Critics are broadly won over, sitting around 71%, with most of the praise going to Ronan, the action and the score, and most of the reservations to a story some find thin or wilfully eccentric. Audiences are a little cooler at 66%, which I suspect comes from viewers arriving for a straight Bourne-style thriller and getting something more peculiar. Both reactions are fair on their own terms. The plot, stripped of its styling, is slim, and the fairy-tale conceit will read as pretentious to anyone not in the mood for it. But the thinness of the story has never been what I take away from this film.

Verdict

What I take away is texture, momentum and that central performance, and on the things I most value, atmosphere, a score I want to put straight back on, and sheer rewatchability, Hanna delivers more than most of the genre. It is stylish without being hollow, strange without losing its grip, and it gives Saoirse Ronan a role that shows exactly what she can do. The story is the weakest part and the styling will not be to every taste, but I have returned to this one more often than far more acclaimed thrillers, which is the truest test I have. 810.

Availability: On general release in UK cinemas now, with a DVD and Blu-ray release to follow. The Chemical Brothers soundtrack is well worth seeking out alongside it.


Update

Added since this review first appeared: the world of the film was later expanded into a Hanna television series (2019 to 2021) on Amazon Prime Video, which reworked the same premise across three seasons with a new cast. Saoirse Ronan went on to become one of the most nominated actors of her generation, and this still reads as an early flag of that range. The film has settled into a quiet cult reputation as one of the more distinctive action pictures of its decade, and is now available on disc and to stream or rent across the usual digital platforms.


BBFC content advice

BBFC 12A certificate

Rated 12A by the BBFC for moderate violence, one use of strong language. The notes below may contain spoilers.

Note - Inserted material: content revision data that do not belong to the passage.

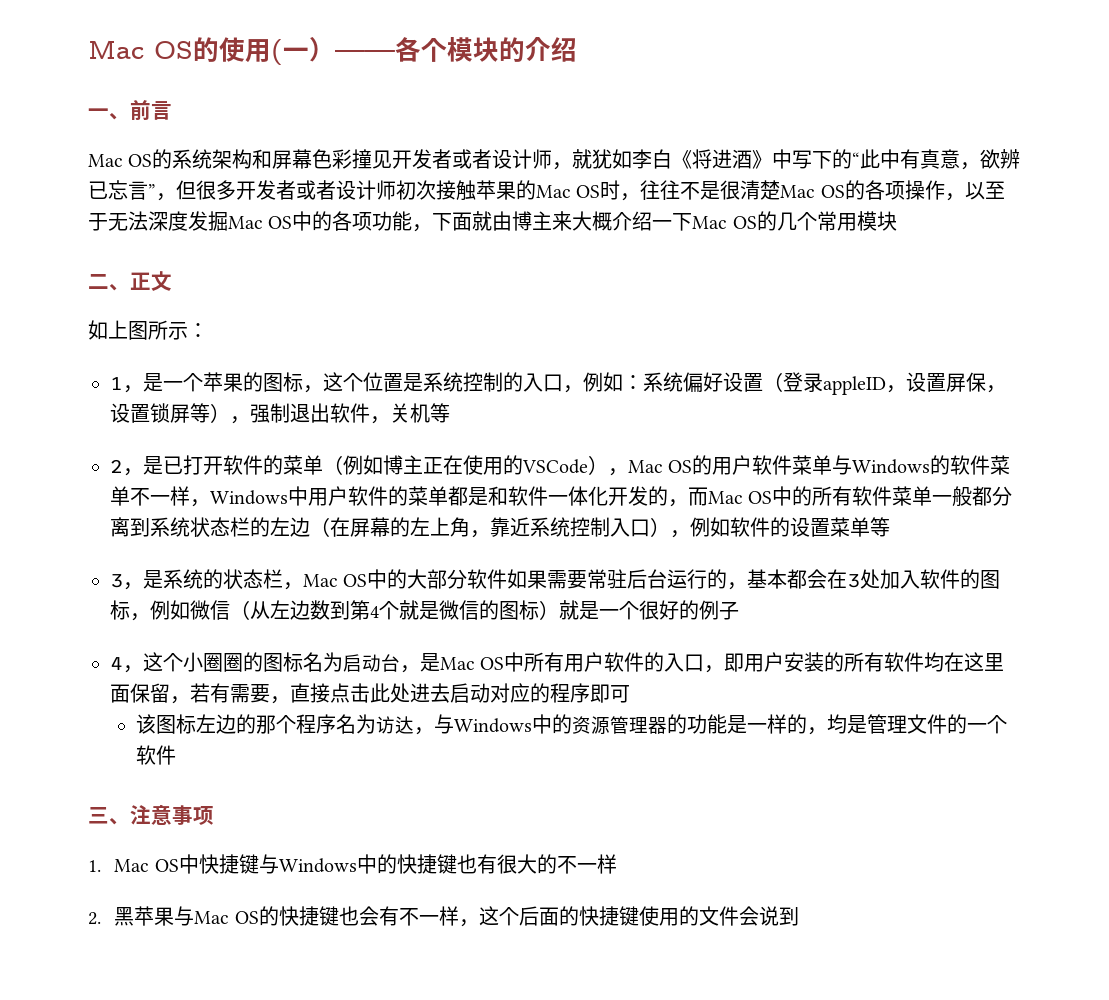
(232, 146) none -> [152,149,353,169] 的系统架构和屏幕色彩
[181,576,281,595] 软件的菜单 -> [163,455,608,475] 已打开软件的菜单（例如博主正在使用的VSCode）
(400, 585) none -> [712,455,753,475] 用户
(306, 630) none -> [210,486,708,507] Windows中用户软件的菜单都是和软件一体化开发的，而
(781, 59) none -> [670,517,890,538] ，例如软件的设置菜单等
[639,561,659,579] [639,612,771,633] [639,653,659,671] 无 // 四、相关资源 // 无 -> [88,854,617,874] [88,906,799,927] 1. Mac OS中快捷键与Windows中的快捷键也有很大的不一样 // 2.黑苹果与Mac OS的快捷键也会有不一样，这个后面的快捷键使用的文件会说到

Violence: There are frequent scenes of moderate action violence. Mostly, this consists of fight sequences in which crunchy punches are exchanged, but this is largely without bloodshed. There are also some stronger moments which include sight of a man having his neck cut, sight of a woman having her neck twisted, and sight of characters getting stabbed in the arm, leg or torso; however, these moments are all very brief and without an emphasis on blood or injury.

Language: There is a single use of strong language (‘f***k’), as well as milder terms including ‘shit’, ‘god’ and ‘Christ’.